### Records for this exercise
+++
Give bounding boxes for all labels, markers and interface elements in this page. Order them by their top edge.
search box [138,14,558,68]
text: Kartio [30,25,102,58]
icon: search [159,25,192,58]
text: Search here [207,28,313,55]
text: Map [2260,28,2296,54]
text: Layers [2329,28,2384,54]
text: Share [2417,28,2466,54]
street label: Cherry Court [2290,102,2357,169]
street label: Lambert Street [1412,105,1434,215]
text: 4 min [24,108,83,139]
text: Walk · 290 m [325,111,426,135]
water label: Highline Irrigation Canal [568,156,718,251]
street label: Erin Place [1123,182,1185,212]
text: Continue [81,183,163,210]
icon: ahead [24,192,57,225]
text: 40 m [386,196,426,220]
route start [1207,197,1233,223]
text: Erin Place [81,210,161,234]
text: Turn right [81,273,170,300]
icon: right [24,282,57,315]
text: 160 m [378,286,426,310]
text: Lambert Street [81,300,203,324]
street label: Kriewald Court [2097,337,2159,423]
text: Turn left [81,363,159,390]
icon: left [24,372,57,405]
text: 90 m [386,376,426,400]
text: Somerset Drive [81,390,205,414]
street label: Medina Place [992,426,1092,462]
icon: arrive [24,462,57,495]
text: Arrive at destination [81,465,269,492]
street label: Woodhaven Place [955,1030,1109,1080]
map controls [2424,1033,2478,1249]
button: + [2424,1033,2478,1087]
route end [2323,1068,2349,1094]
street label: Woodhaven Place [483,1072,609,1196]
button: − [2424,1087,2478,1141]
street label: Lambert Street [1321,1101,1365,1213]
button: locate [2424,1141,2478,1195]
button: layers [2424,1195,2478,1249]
+++
Please transcribe the material above precisely as it stands.

### Exercise solution
Give bounding boxes for all labels, markers and interface elements in this page. Order them by their top edge.
search box [138,14,558,68]
text: Kartio [30,25,102,58]
icon: search [159,25,192,58]
text: Search here [207,28,313,55]
text: Map [2260,28,2296,54]
text: Layers [2329,28,2384,54]
text: Share [2417,28,2466,54]
street label: Cherry Court [2290,102,2357,169]
street label: Lambert Street [1412,105,1434,215]
text: 4 min [24,108,83,139]
text: Walk · 290 m [325,111,426,135]
water label: Highline Irrigation Canal [568,156,718,251]
street label: Erin Place [1123,182,1185,212]
text: Continue [81,183,163,210]
icon: ahead [24,192,57,225]
text: 40 m [386,196,426,220]
route start [1207,197,1233,223]
text: Erin Place [81,210,161,234]
text: Turn right [81,273,170,300]
icon: right [24,282,57,315]
text: 160 m [378,286,426,310]
text: Lambert Street [81,300,203,324]
street label: Kriewald Court [2097,337,2159,423]
text: Turn left [81,363,159,390]
icon: left [24,372,57,405]
text: 90 m [386,376,426,400]
text: Somerset Drive [81,390,205,414]
street label: Medina Place [992,426,1092,462]
icon: arrive [24,462,57,495]
text: Arrive at destination [81,465,269,492]
street label: Woodhaven Place [955,1030,1109,1080]
map controls [2424,1033,2478,1249]
button: + [2424,1033,2478,1087]
route end [2323,1068,2349,1094]
street label: Woodhaven Place [483,1072,609,1196]
button: − [2424,1087,2478,1141]
street label: Lambert Street [1321,1101,1365,1213]
button: locate [2424,1141,2478,1195]
button: layers [2424,1195,2478,1249]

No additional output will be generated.